Cuando Julia pensaba que el infierno era el maltrato y los abusos a los que le sometía su familia no pensaba que pudiera haber algo peor. Cayó en las redes de un proxeneta y su vida se adentró en una espiral de violencia

A los 11 años fue violada por el amigo de su padrastro. Antes de aquel día que aún guarda en su memoria como si hubiera ocurrido ayer, Julia ya había sido maltratada por su madre. Se le humedecen los ojos mientras relata a este diario la espiral de violencia en todas sus formas a la que se vio sometida antes de descubrir que la vida podía ser otra cosa. Interiorizó el papel de víctima sin comprender lo que significaba. Las palizas eran su desayuno, comida y cena. El desprecio, la constante que marcaba el segundero de su reloj. «Nunca hubo una muestra de afecto en mi casa y, con el paso del tiempo y después de aquella violación, sentía que solamente podía conseguir cariño a través de mi cuerpo», cuenta Julia.

La suya es la historia de cómo habitar en el infierno y descubrir que tras él existe un lugar aún peor. «A raíz de esa agresión sexual a los 11 años empezaron a abusar de mí en mi entorno. Recuerdo que fue un vecino del bloque en el que residía en Madrid, un hombre que me doblaba la edad, sería como mi madre, la cual me había tenido a los 17 años. Empezó lanzándome notas por el balcón, se ganaba mi confianza y construyó una relación conmigo a espaldas de mis padres hasta conseguir abusar de mí. Vinieron muchos más, me convertí en el objeto de abusadores».

Julia intentaba llevar una vida de adolescente normal: centrarse en los estudios y salir con amigos. Pero su entorno lo impedía. Además de asistir a clase, debía encargarse de las tareas domésticas y, si no estaban al gusto de su madre, la respuesta era una paliza.

Sola en Madrid

No fue hasta los 18 años, en el momento en el que su progenitora se mudó al extranjero, cuando decidió quedarse en la capital y buscarse la vida.

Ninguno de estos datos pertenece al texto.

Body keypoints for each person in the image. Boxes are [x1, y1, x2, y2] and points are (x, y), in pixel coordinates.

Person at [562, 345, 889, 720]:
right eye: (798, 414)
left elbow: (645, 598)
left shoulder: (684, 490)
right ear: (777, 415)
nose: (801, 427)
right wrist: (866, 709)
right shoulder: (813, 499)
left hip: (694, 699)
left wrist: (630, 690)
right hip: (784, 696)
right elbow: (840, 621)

Era vulnerable, no tenía red de apoyo, pero alejarse de la toxicidad familiar parecía un comienzo. Sin embargo, lo peor estaba por llegar.

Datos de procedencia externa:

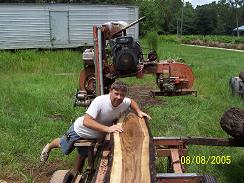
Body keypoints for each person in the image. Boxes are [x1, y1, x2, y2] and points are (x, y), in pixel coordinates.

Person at [40, 80, 151, 173]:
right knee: (62, 146)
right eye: (116, 93)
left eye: (122, 95)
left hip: (94, 135)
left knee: (83, 154)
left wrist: (139, 111)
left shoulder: (124, 101)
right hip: (80, 130)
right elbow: (86, 121)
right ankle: (49, 146)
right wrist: (108, 129)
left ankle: (77, 173)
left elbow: (131, 102)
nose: (119, 97)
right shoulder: (100, 101)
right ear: (110, 92)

«Necesitaba dinero porque mi madre no me enviaba nada. Por entonces veía películas y series como ‘‘Sin tetas no hay paraíso’’ o ‘‘Diario secreto de una call girl’’’. Me transmitían que la prostitución era una forma de tener dinero, control y hasta prestigio. Romantizaban la prostitución. Me lo creí». Influida por esos contenidos, pensaba que la prostitución era como acostarse con cualquiera a cambio de una migaja de amor y, además, cobrar por ello. «Creía que yo tendría el control, que era mi decisión el cómo y el cuándo». Error. Se dio de alta en una plataforma y empezó a ejercer a través de un proxeneta que pronto se convirtió en un callejón sin salida.

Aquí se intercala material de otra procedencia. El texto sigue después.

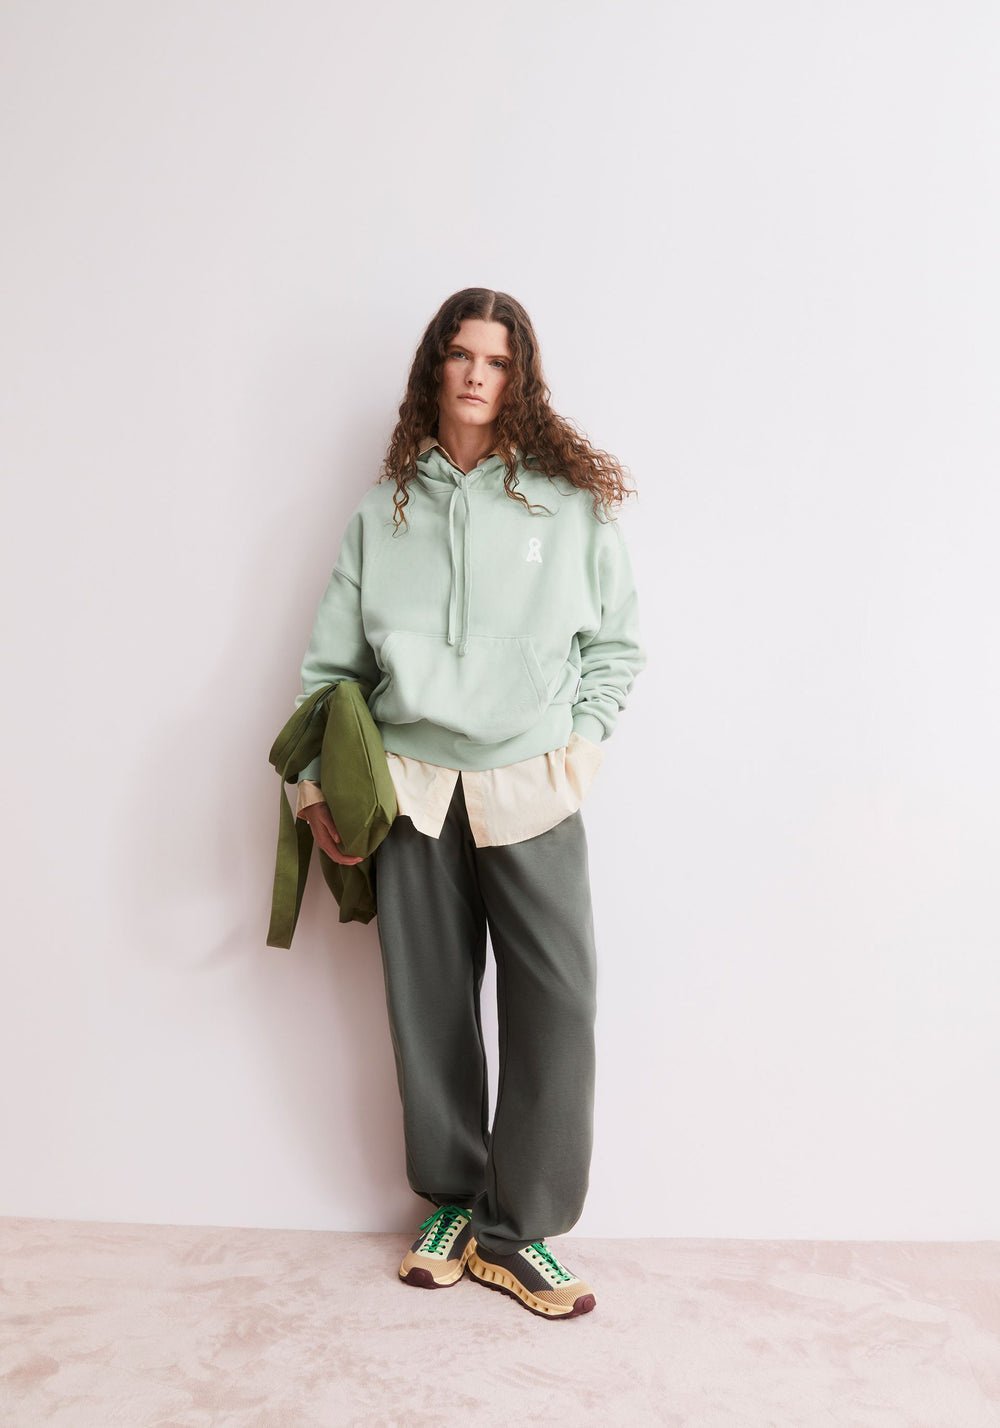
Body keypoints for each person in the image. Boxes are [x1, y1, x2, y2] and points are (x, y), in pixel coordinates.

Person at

«Me contactó un proxeneta que me dijo que tenía “perfil infantil” y que explotaría eso. Me obligaba a vestirme como una niña, hacía las fotos y publicaba los anuncios. También me violó. La primera vez que entré a una cita dejé de sentirme persona para convertirme en un objeto». Estuvo meses bajo su control hasta que apareció un cliente fijo, un hombre casado con hijos. Al principio le pagaba, después dejó de hacerlo. La trataba como si fuera su pareja. Durante un año la golpeó, la violó y le repetía que nadie la querría porque era una prostituta. «Me obligaba a tener sexo hasta siete veces al día. Cuando intenté dejarlo, me amenazó con contarlo todo. Lo hizo delante de mis compañeros de clase. Fue humillante, pero también lo que me hizo reaccionar. Ellos me protegieron y me ayudaron a contactar con una asociación para salir de aquello».

Llamada de auxilio

Tenía 20 años y ya conocía el lado más oscuro del ser humano. «Recibimos la llamada de los compañeros de una asociación cultural en la que estudiaba Julia. Cuando la conocimos, lo primero que le pregunté fue: “¿Quieres ser libre?”. Ella, con los ojos llenos de lágrimas, me dijo que sí. Así comenzó su proceso de recuperación», recuerda Carolina Sánchez, presidenta de la asociación Amar Dragoste. Fueron cuatro años en un programa de acogida. «Por primera vez recibí cuidados, terapia, educación y formación. Comprendí que la prostitución no había sido una elección libre, sino la consecuencia de mi vulnerabilidad. Entré en el centro con 20 años y salí con 24. Terminé mis estudios, conseguí trabajo y hace un año me casé», dice ahora con una sonrisa.